You may not have spent any time looking at or thinking about barnacles, but they are interesting creatures. A type of crustacean, they survive by attaching themselves to any solid surface, whether that be a rock, a wall, a fishing boat or a liner. They are almost immovable.

However, barnacles have a dark side. Removing them from the hulls of ships has a cost. As they accumulate on a ship’s hull, the ship will travel more slowly in the water, burning potentially 40 to 45 per cent more fuel as a result. A cost has to be paid because of these creatures. For the fisherman, the barnacles contribute little but cost them a lot by causing unnecessary drag.

Christians believe that, rather than dragging others back, we are to be encouragers. In scripture, we read of a man named Joseph. So remarkable was his lifestyle that the disciples renamed him Barnabas, which means ?“son of encouragement”. Encouragers are givers. They build people up. They urge people to better and higher things. They express faith in people—they believe the best, see the best and draw out the best. That is who Barnabas was. He simply enjoyed the hidden reward that belongs to those who have built up the lives of others.
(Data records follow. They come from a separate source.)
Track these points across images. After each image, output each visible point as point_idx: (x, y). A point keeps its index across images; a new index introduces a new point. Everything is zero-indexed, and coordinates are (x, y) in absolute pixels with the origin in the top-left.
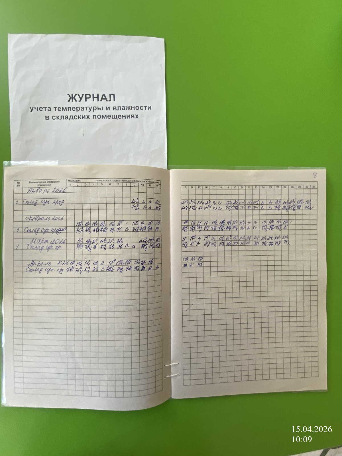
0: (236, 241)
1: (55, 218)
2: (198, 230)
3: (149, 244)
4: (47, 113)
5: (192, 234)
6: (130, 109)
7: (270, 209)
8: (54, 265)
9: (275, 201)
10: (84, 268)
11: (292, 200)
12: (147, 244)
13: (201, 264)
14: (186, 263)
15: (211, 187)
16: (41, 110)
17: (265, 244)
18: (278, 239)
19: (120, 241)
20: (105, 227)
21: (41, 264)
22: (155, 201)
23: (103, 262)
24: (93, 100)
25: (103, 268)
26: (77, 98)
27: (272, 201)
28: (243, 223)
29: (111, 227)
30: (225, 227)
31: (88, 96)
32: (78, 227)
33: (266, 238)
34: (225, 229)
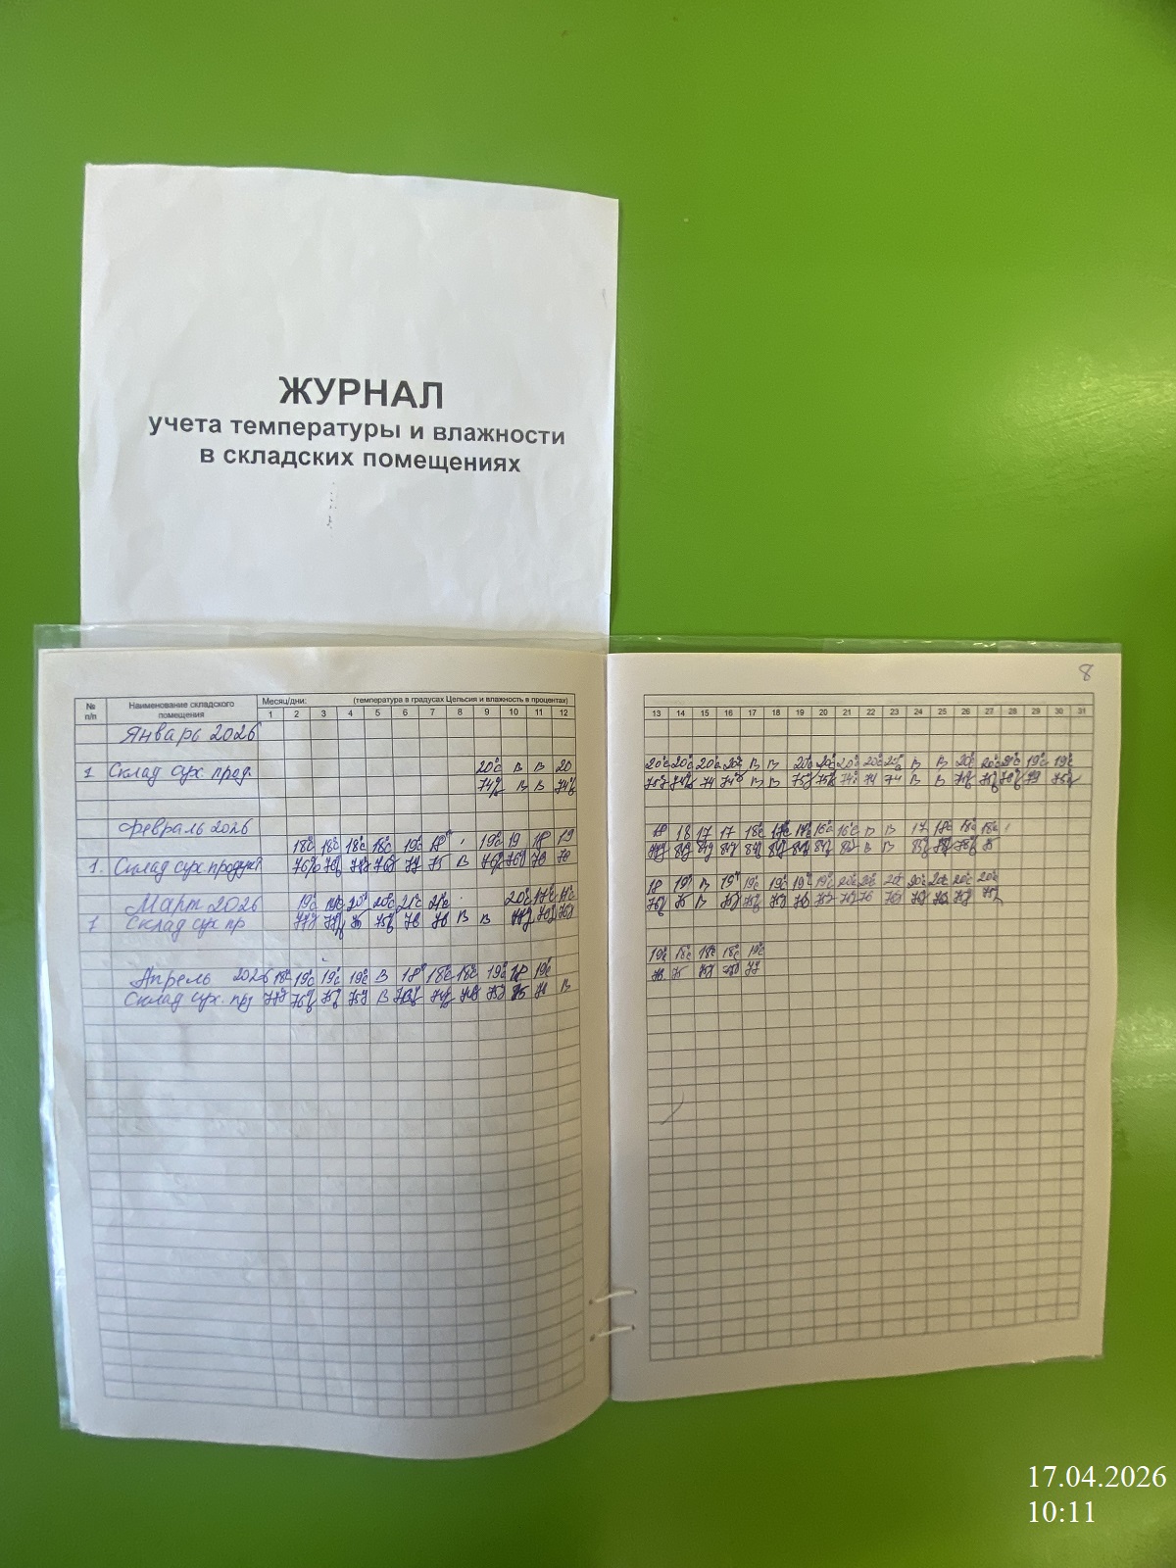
0: (826, 892)
1: (222, 824)
2: (702, 854)
3: (536, 910)
4: (207, 439)
5: (681, 868)
6: (492, 440)
7: (939, 783)
8: (221, 984)
9: (958, 757)
10: (321, 993)
11: (1012, 754)
12: (530, 911)
13: (708, 969)
14: (662, 966)
15: (745, 713)
16: (187, 427)
17: (922, 898)
18: (964, 884)
19: (442, 902)
20: (389, 856)
21: (177, 979)
22: (558, 763)
23: (384, 973)
24: (368, 402)
25: (384, 993)
26: (312, 390)
27: (947, 757)
28: (849, 830)
29: (409, 856)
30: (791, 843)
31: (349, 387)
32: (299, 857)
33: (925, 879)
34: (791, 852)
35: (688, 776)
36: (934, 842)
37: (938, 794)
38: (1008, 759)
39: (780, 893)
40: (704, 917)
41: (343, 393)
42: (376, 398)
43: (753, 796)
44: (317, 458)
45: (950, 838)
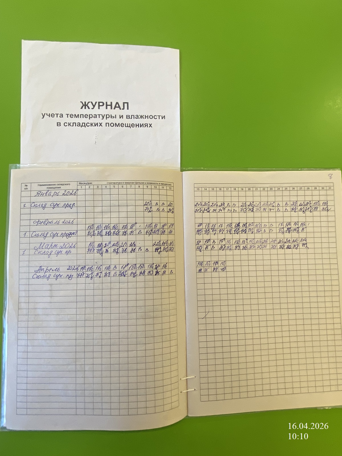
0: (252, 245)
1: (66, 221)
2: (213, 233)
3: (162, 248)
4: (59, 120)
5: (207, 237)
7: (286, 211)
8: (63, 271)
9: (292, 203)
10: (95, 273)
11: (309, 202)
13: (216, 269)
14: (201, 268)
15: (225, 189)
17: (283, 247)
18: (296, 242)
20: (117, 230)
21: (49, 270)
22: (169, 204)
23: (115, 267)
24: (107, 108)
25: (116, 273)
26: (90, 105)
27: (288, 203)
29: (123, 230)
30: (241, 230)
31: (101, 104)
32: (89, 231)
33: (283, 241)
35: (208, 209)
36: (285, 229)
37: (286, 214)
38: (308, 203)
39: (238, 245)
40: (214, 253)
41: (99, 106)
42: (109, 107)
43: (229, 215)
44: (91, 125)
45: (290, 228)
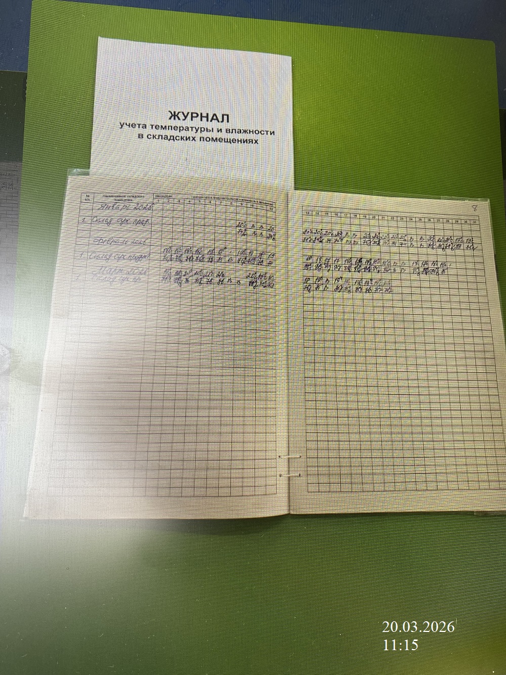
0: (378, 287)
1: (136, 240)
2: (326, 269)
3: (259, 281)
4: (141, 131)
5: (319, 274)
6: (248, 133)
7: (421, 247)
9: (428, 237)
12: (256, 282)
15: (343, 215)
16: (133, 126)
19: (221, 275)
20: (201, 255)
24: (201, 120)
26: (181, 115)
27: (424, 237)
28: (387, 263)
29: (209, 256)
30: (363, 267)
31: (194, 115)
32: (165, 254)
34: (363, 270)
35: (321, 238)
36: (421, 269)
37: (421, 251)
38: (448, 239)
39: (359, 286)
40: (328, 294)
41: (192, 117)
42: (204, 119)
43: (348, 247)
44: (182, 138)
45: (428, 268)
I do not believe that God is looking for barnacles—those who drag other people down. Rather, he is looking for Barnabases—those who can be called sons or daughters of encouragement?, who will be contributors to society and will build people up.

In this season of goodwill to all and, with all that we are facing in our country, never has it been more important to be a people who choose joy. The challenge for us all is this: will we be barnacles that drag people down, or Barnabases who build people up?